All entries must be set down once more, precisely as given.

- _DATASET RECORDS_
=== Begin Enclosure ===

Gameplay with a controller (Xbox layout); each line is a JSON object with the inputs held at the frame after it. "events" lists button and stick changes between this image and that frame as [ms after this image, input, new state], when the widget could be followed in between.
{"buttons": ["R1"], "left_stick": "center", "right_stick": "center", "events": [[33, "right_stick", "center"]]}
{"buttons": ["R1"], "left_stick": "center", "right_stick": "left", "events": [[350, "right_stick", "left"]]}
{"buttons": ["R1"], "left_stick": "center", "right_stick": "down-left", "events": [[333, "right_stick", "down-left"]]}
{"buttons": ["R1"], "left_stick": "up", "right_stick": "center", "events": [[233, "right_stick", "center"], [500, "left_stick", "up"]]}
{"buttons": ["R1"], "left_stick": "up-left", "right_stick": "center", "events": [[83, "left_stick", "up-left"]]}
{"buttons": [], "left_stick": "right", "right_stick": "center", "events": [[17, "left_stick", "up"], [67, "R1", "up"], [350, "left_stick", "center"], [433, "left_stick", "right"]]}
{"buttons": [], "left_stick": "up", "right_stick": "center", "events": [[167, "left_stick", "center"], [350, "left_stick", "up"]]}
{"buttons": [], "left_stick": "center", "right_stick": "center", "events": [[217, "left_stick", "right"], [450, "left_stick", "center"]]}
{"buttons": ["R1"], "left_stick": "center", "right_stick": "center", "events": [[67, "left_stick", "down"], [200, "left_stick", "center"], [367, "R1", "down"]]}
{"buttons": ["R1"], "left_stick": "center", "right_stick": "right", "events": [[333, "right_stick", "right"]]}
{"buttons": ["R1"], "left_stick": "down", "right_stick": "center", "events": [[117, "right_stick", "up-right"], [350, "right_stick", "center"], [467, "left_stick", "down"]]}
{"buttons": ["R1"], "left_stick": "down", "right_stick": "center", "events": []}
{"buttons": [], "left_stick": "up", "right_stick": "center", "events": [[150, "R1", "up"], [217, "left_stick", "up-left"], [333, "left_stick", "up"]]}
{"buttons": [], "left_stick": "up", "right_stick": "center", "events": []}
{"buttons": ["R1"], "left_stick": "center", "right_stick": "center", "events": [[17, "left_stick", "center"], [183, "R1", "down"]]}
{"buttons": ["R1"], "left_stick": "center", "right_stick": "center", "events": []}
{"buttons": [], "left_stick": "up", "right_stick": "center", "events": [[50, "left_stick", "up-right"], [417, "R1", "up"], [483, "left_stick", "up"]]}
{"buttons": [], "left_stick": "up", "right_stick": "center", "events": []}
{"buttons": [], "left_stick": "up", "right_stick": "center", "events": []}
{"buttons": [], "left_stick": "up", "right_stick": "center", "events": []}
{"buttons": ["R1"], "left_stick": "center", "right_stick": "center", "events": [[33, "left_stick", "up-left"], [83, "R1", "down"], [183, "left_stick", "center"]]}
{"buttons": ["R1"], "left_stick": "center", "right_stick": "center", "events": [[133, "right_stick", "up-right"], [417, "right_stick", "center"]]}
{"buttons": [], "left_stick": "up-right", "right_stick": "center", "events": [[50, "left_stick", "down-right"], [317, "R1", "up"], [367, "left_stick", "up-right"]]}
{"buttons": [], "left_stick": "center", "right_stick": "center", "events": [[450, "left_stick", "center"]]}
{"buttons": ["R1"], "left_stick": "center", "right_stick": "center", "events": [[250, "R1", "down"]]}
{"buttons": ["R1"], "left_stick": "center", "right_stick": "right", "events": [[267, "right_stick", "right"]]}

=== End Enclosure ===

- _ANSWER TO THIS TASK_
Gameplay with a controller (Xbox layout); each line is a JSON object with the inputs held at the frame after it. "events" lists button and stick changes between this image and that frame as [ms after this image, input, new state], when the widget could be followed in between.
{"buttons": ["R1"], "left_stick": "center", "right_stick": "center", "events": [[33, "right_stick", "center"]]}
{"buttons": ["R1"], "left_stick": "center", "right_stick": "left", "events": [[350, "right_stick", "left"]]}
{"buttons": ["R1"], "left_stick": "center", "right_stick": "down-left", "events": [[333, "right_stick", "down-left"]]}
{"buttons": ["R1"], "left_stick": "up", "right_stick": "center", "events": [[233, "right_stick", "center"], [500, "left_stick", "up"]]}
{"buttons": ["R1"], "left_stick": "up-left", "right_stick": "center", "events": [[83, "left_stick", "up-left"]]}
{"buttons": [], "left_stick": "right", "right_stick": "center", "events": [[17, "left_stick", "up"], [67, "R1", "up"], [350, "left_stick", "center"], [433, "left_stick", "right"]]}
{"buttons": [], "left_stick": "up", "right_stick": "center", "events": [[167, "left_stick", "center"], [350, "left_stick", "up"]]}
{"buttons": [], "left_stick": "center", "right_stick": "center", "events": [[217, "left_stick", "right"], [450, "left_stick", "center"]]}
{"buttons": ["R1"], "left_stick": "center", "right_stick": "center", "events": [[67, "left_stick", "down"], [200, "left_stick", "center"], [367, "R1", "down"]]}
{"buttons": ["R1"], "left_stick": "center", "right_stick": "right", "events": [[333, "right_stick", "right"]]}
{"buttons": ["R1"], "left_stick": "down", "right_stick": "center", "events": [[117, "right_stick", "up-right"], [350, "right_stick", "center"], [467, "left_stick", "down"]]}
{"buttons": ["R1"], "left_stick": "down", "right_stick": "center", "events": []}
{"buttons": [], "left_stick": "up", "right_stick": "center", "events": [[150, "R1", "up"], [217, "left_stick", "up-left"], [333, "left_stick", "up"]]}
{"buttons": [], "left_stick": "up", "right_stick": "center", "events": []}
{"buttons": ["R1"], "left_stick": "center", "right_stick": "center", "events": [[17, "left_stick", "center"], [183, "R1", "down"]]}
{"buttons": ["R1"], "left_stick": "center", "right_stick": "center", "events": []}
{"buttons": [], "left_stick": "up", "right_stick": "center", "events": [[50, "left_stick", "up-right"], [417, "R1", "up"], [483, "left_stick", "up"]]}
{"buttons": [], "left_stick": "up", "right_stick": "center", "events": []}
{"buttons": [], "left_stick": "up", "right_stick": "center", "events": []}
{"buttons": [], "left_stick": "up", "right_stick": "center", "events": []}
{"buttons": ["R1"], "left_stick": "center", "right_stick": "center", "events": [[33, "left_stick", "up-left"], [83, "R1", "down"], [183, "left_stick", "center"]]}
{"buttons": ["R1"], "left_stick": "center", "right_stick": "center", "events": [[133, "right_stick", "up-right"], [417, "right_stick", "center"]]}
{"buttons": [], "left_stick": "up-right", "right_stick": "center", "events": [[50, "left_stick", "down-right"], [317, "R1", "up"], [367, "left_stick", "up-right"]]}
{"buttons": [], "left_stick": "center", "right_stick": "center", "events": [[450, "left_stick", "center"]]}
{"buttons": ["R1"], "left_stick": "center", "right_stick": "center", "events": [[250, "R1", "down"]]}
{"buttons": ["R1"], "left_stick": "center", "right_stick": "right", "events": [[267, "right_stick", "right"]]}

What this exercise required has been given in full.